Retrieval-Augmented Generation, where you ask an LLM to answer a question by giving it some context information that you have retrieved from your own data rather than just the data it was trained on.

baby · on Feb 20, 2024

what is RAG?

doublerabbit · on Feb 20, 2024

retrieval augmented generation.

Explained by gpt itself as if you were a teddy bear.

----

Okay little teddybears, let me explain what retrieval augmented generation is in a way you can understand!

You see, sometimes when big AI models like Claude want to talk about something, they may not know all the facts. But they have a friend named the knowledge base who knows lots of information!

When Claude wants to talk about something new, he first asks the knowledge base "What do you know about X?". The knowledge base looks through all its facts and finds the most helpful ones. Then it shares them with Claude so he has more context before talking.

This process of Claude asking the knowledge base for facts is called retrieval augmented generation. It helps Claude sound smarter and avoid mistakes, because he has extra information from his knowledgeable friend the knowledge base.

The next time Claude wants to chat with you teddybears, he will be even better prepared with facts from the knowledge base to have an interesting conversation!

baby · on Feb 22, 2024

is this related to vector dbs?

ldjkfkdsjnv · on Feb 20, 2024

Modern playbook:

1. Build janky open source code base

2. Sell compute to run it

3. Build features that create compute lock in (vercel is a master at this)

tslmy · on Feb 20, 2024

Here's an alternative:

Spend seed round investments on building a solid software but not building an income stream that can satisfy investors, thus not receiving any new funding and let the company die.

gbickford · on Feb 21, 2024

There's gotta be somewhere in the middle. Vercel's movements feel a lot like the "Embrace, extend, and extinguish" playbook.

Maybe there is a class of developer out there that doesn't get spooked by that but it definitely has created an adversarial place for Vercel in my mind. I feel like I need to be careful when touching anything Vercel have touched so that I don't fall into a trap.

Rauchg · on Feb 21, 2024

If you have any concrete feedback on what we should improve, I’m all ears.
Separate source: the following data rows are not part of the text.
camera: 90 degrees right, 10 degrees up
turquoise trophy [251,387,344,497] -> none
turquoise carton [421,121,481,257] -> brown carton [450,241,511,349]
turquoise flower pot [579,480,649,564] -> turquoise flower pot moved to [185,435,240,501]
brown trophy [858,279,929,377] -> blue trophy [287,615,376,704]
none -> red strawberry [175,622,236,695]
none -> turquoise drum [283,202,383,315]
We heard feedback from the community that they wanted better documentation and guidance on self-hosting and we shipped it last month[1]. Curious what you’d like to see improved.
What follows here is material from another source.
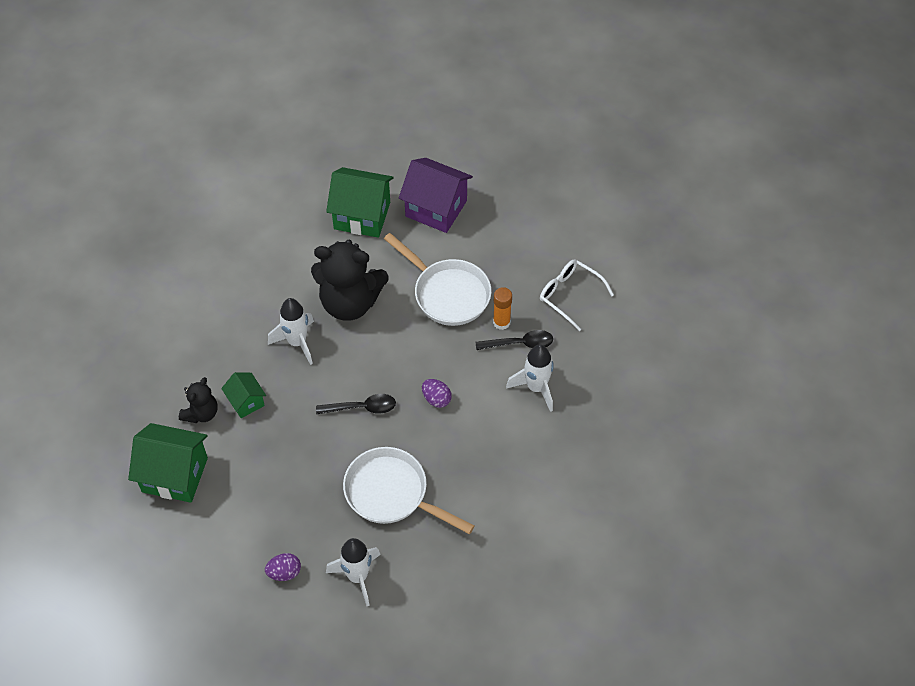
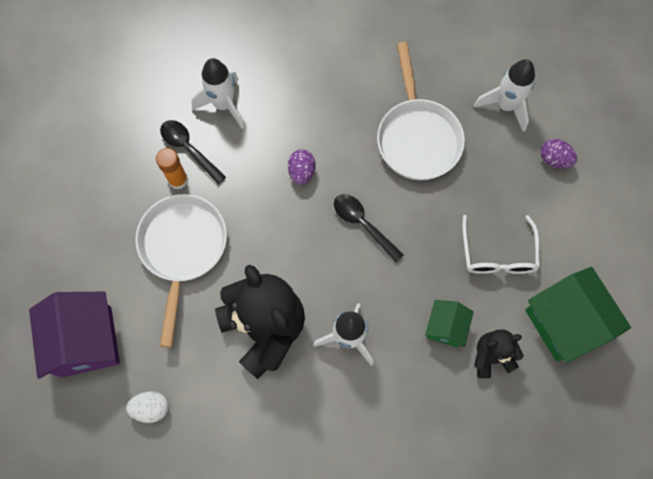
camera: 130 degrees left, 15 degrees up
green house [326,167,394,238] -> white egg [126,391,168,423]
white glasses [540,259,614,331] -> white glasses moved to [462,215,540,274]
[1] https://nextjs.org/blog/next-14-1#improved-self-hosting

verdverm · on Feb 21, 2024

I just stopped using their NextJS project because you can no longer self host the middleware, they now only support edge runtime and several libraries don't work with it.
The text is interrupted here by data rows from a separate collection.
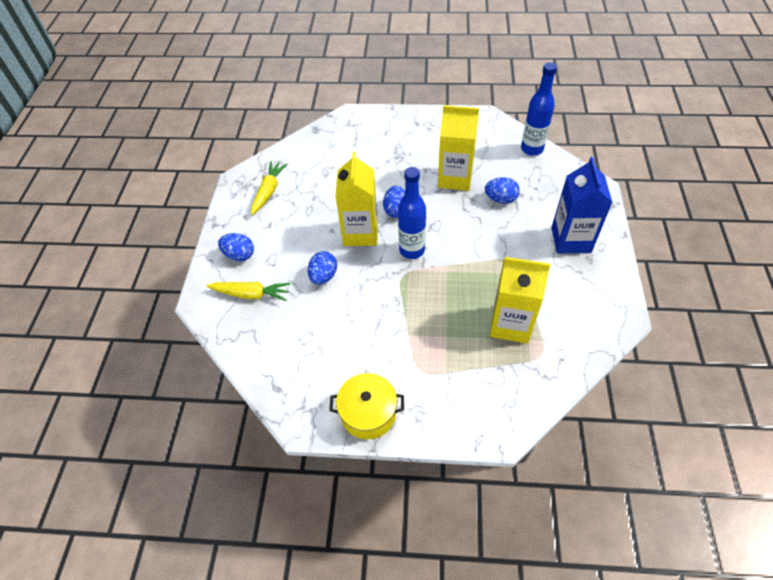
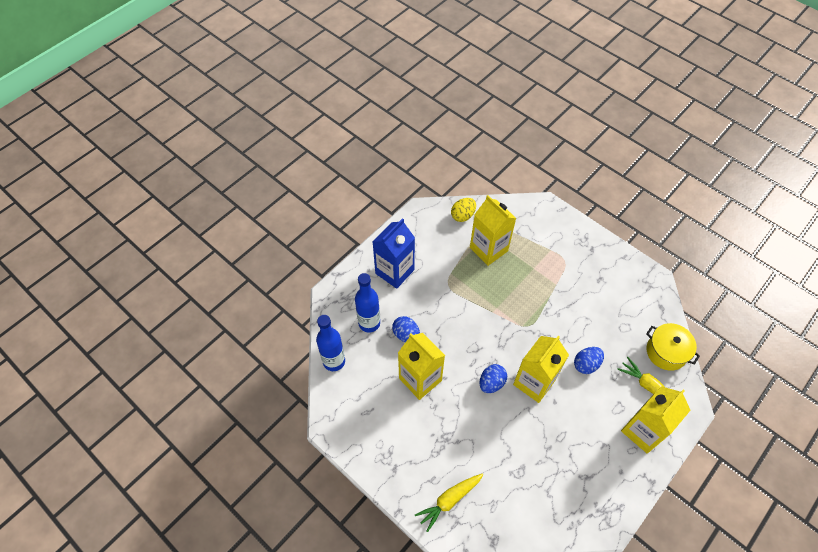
camera: 145 degrees left, 5 degrees up
blue egg [218,233,254,261] -> yellow carton [621,386,691,454]
yellow carrot [251,161,288,215] -> yellow carrot moved to [415,473,483,532]
yellow pot [329,373,404,439] -> yellow pot moved to [646,323,700,371]
blue bottle [398,167,426,259] -> blue bottle moved to [355,273,380,333]
none -> yellow egg [451,198,476,222]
I'm calling this situation Fauxpen Source. The recent moves definitely feel anticompetitive or at least trying to force you into using their products

I'm migrating to vite+vike (next/nuxt like experience for any framework)

Rauchg · on Feb 21, 2024

Middleware does work with self-hosting[1]. It’s a more limited runtime that’s based on web standard APIs, which creates optionality for running it in high performance / resource constrained scenarios.

[1] https://nextjs.org/docs/app/building-your-application/deploy...

verdverm · on Feb 21, 2024

It _can_ work, but _won't_ for most real world workloads

Beyond the runtime limitations, it is poorly designed and requires you to effectively write a router when the rest of the system has automatic routing assembly

miohtama · on Feb 20, 2024

> PDFs are specifically a problem: I have complex docs with lots of messy formatting. How do I represent this in the right way so the LLM can understand it?

40 years after PostScript and this is still a problem that one needs to throw AI at. I feel the software development and human-computer interaction took a wrong turn along the way. What happened to the semantic web?

avhon1 · on Feb 20, 2024

It turns out that it takes thought effort to semantically tag/classify everything consistently and completely, so rather than make the decisions, it's easier to just not do it.

madeofpalk · on Feb 20, 2024

What?

We still have 'the web'. PDFs are something different and separate.